Jacob Edward Kohen, bo tak brzmi właściwie imię i nazwisko twórcy sieci, przez całe życie budował potęgę firmy. Dorobił się ogromnego majątku, ale żył oszczędnie i skromnie.
Choć urodził się w 1898 r. w Londynie, to jego rodzinne korzenie sięgają do Polski. Był pierwszym dzieckiem pochodzącego z Łodzi żydowskiego krawca Avrama Kohena. Niewiele wiadomo o jego dzieciństwie – późniejszy właściciel Tesco podkreślał, że żył bardzo skromnie. Pierwszą pracę dostał w zakładzie krawieckim ojca. I zapewne poszedłby w jego ślady, gdyby nie wybuch I wojny światowej. Wstąpił do armii. Ówczesne samoloty w dużej części składały się z płótna, więc młody Kohen nadawał się idealnie do pracy przy ich produkcji i naprawie.

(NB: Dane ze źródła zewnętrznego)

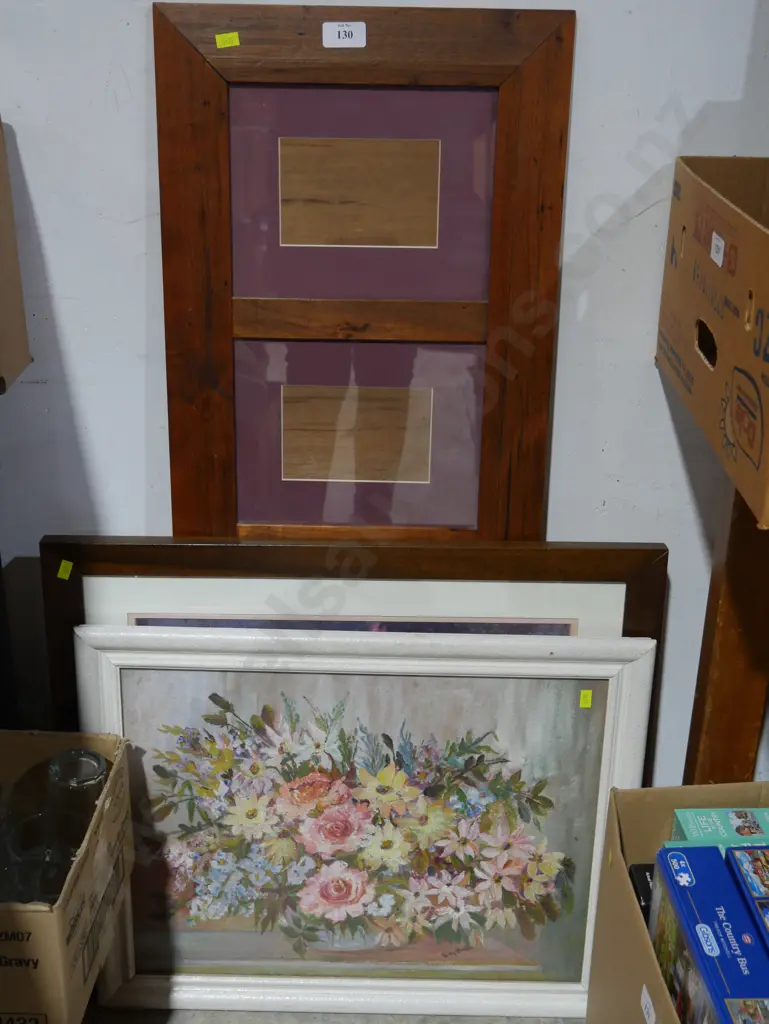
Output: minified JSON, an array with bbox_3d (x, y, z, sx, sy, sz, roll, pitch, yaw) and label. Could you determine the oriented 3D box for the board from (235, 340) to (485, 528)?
[{"bbox_3d":[-0.025,-0.076,1.299,0.248,0.196,0.006,1,19,0],"label":"board"}]

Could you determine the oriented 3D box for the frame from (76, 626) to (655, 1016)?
[{"bbox_3d":[-0.024,0.345,1.398,0.588,0.470,0.027,1,19,0],"label":"frame"}]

Za odprawę z wojska kupił i zaczął prowadzić stragan w Hackney w londyńskim East Endzie. Pierwszego dnia jego obrót wyniósł – 4 funty, ale zysk aż 1 funt.
Pracował bardzo dużo. Szybko dorobił się kilku straganów, sam zajmował się ich zaopatrywaniem. W 1924 r. stworzył własną markę – Tesco to pierwsze litery nazwy jego dostawcy T. E. Stockwell oraz początek nazwiska Cohen.
Choć dopiero w 1931 r. otworzył pierwsze dwa sklepy, to po ośmiu latach miał ich już 100. Wtedy też zaczął się posługiwać nazwiskiem John Edward Cohen, pod którym zna go świat. Cohen uparcie minimalizował koszty, wybudował pierwszy na Wyspach centralny magazyn, który zaopatrywał jego szybko rosnącą sieć handlową. Dzięki temu miał nie tylko kontrolę nad ofertą, ale także cenami i w konsekwencji kosztami.